Intelligence artificielle : où en sont les artisans du Centre-Val de Loire en 2026 ?

L’intelligence artificielle s’invite partout dans le débat public. Mais qu’en est-il concrètement chez les artisans de la région ? Est-ce un outil quotidien, un simple gadget de communication, ou une transformation silencieuse des pratiques professionnelles ? Une enquête menée par la Chambre de Métiers et de l’Artisanat (CMA) Centre-Val de Loire entre le 9 janvier et le 12 février 2026 apporte des éléments chiffrés précis. Elle repose sur 218 réponses recueillies. Point important : les répondants sont décrits comme des artisans déjà engagés dans le numérique. L’étude ne prétend donc pas représenter l’ensemble de l’artisanat régional, mais un segment déjà sensibilisé aux outils digitaux.

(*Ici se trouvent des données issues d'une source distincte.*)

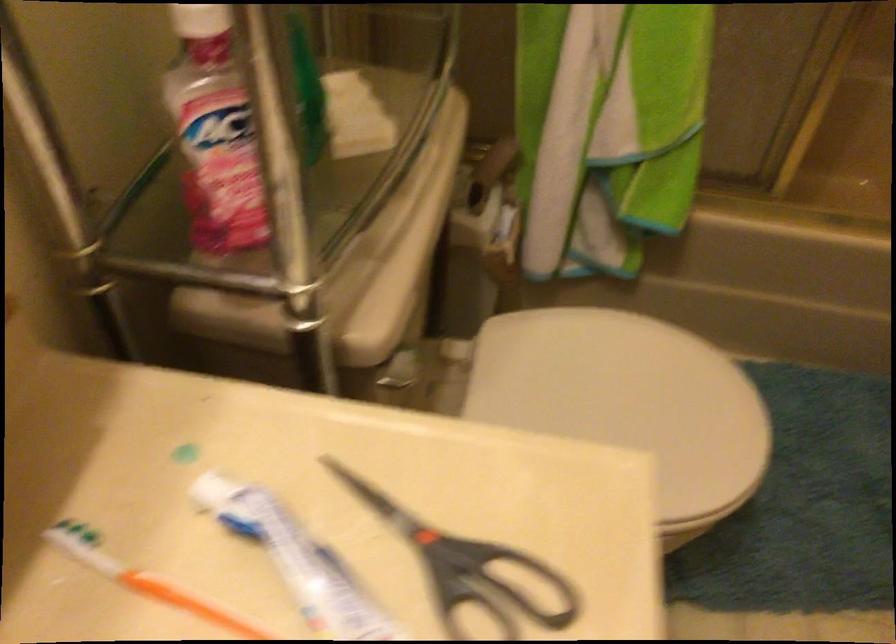
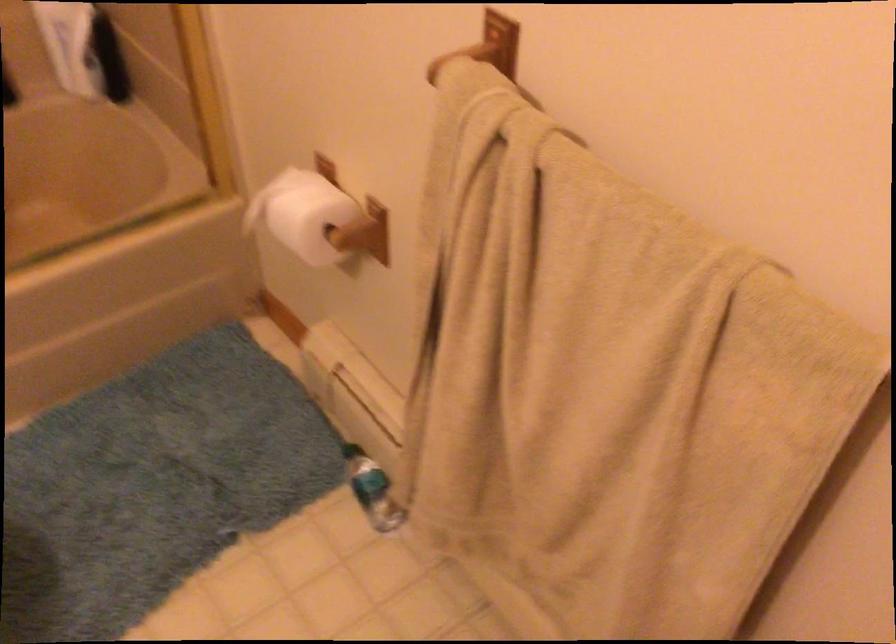
Question: Based on the continuous images, in which direction is the camera rotating? Reply with the corresponding letter.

Un usage majoritaire… mais souvent occasionnel
Premier constat : 57 % des répondants déclarent utiliser l’intelligence artificielle. Ce chiffre mérite toutefois d’être précisé. L’étude distingue plusieurs niveaux d’implication : intéressés, utilisateurs occasionnels et fervents utilisateurs. Dans les faits, l’usage reste majoritairement ponctuel. Ainsi, dans l’alimentation, 54 % se disent utilisateurs occasionnels, mais seuls 3 % sont des utilisateurs réguliers et intensifs. Dans le bâtiment, 46 % sont occasionnels et 23 % fervents utilisateurs. Dans la production, 44 % sont occasionnels et 20 % fervents utilisateurs. Dans les services, 34 % sont occasionnels et 28 % fervents utilisateurs.
Au total, environ 20 % des répondants utilisent l’IA quotidiennement, principalement dans les activités de services. Autrement dit, l’IA est présente, mais elle n’est pas encore un outil central du travail artisanal. Elle s’inscrit davantage comme un complément que comme un cœur de métier.
Une IA surtout tournée vers la communication et l’administratif
Lorsqu’on examine les usages concrets, un constat s’impose : l’IA est d’abord un outil de support. Les principaux domaines d’utilisation sont le marketing et la communication (35 % des usages). Les réseaux sociaux arrivent largement en tête (54 %), suivis par la création de visuels et de logos (41 %). Autres usages : l’administratif (24 %), la recherche d’information (27 %), la gestion (14 %).
L’étude interroge également le ressenti des artisans sur l’impact réel de l’IA. Et les réponses sont nuancées : 32 % estiment que son impact est limité, 27 % jugent qu’elle n’a pas d’impact, 27 % considèrent qu’elle facilite leur travail, seulement 7 % y voient un levier de développement de nouvelles activités ou relations, 6 % évoquent des effets négatifs, notamment une perte de temps.
La majorité des artisans interrogés ne perçoivent donc pas encore l’IA comme une transformation majeure de leur activité. Elle améliore certains processus, mais ne bouleverse pas l’organisation du travail. En revanche, les projections sont plus ambitieuses : 37 % espèrent qu’elle facilitera la gestion, 33 % la communication, 30 % l’innovation dans les méthodes ou services.
Les freins : le temps avant la méfiance
Contrairement aux discours parfois anxiogènes sur l’IA, la défiance n’apparaît pas comme un obstacle majeur. Les principaux freins cités sont à 27 % le manque de disponibilité devant (à 21 % le manque de culture digitale). Le premier obstacle n’est donc ni idéologique ni éthique : c’est le temps. L’IA suppose apprentissage, expérimentation, essais-erreurs. Pour des chefs d’entreprise artisanale souvent déjà sous pression, l’enjeu n’est pas tant la peur que la capacité à dégager du temps pour se former et tester.
Pourtant, 68 % souhaitent mieux comprendre les services et outils disponibles (ChatGPT, Canva, Perplexity…), 42 % veulent connaître les usages possibles dans leur métier. La demande est donc avant tout pragmatique. Les artisans veulent savoir comment faire, avec quels outils, et dans quel cas d’usage précis. Le cadre légal, bien qu’important, arrive loin derrière. Seuls 20 % déclarent par ailleurs se former activement à l’IA.
Que retenir, en définitive ? L’intelligence artificielle n’est pas absente de l’artisanat régional. Mais elle reste majoritairement un outil de soutien, centré sur la communication, la synthèse et l’organisation. Son impact structurel demeure limité à ce stade. Les artisans ne la perçoivent pas encore comme une rupture, mais comme une aide ponctuelle. Les attentes pour l’avenir sont plus fortes, notamment en matière de gestion et d’innovation. Le véritable enjeu ne semble pas être la peur de l’IA, mais la capacité à se former, à choisir les bons outils et à dégager du temps pour les intégrer.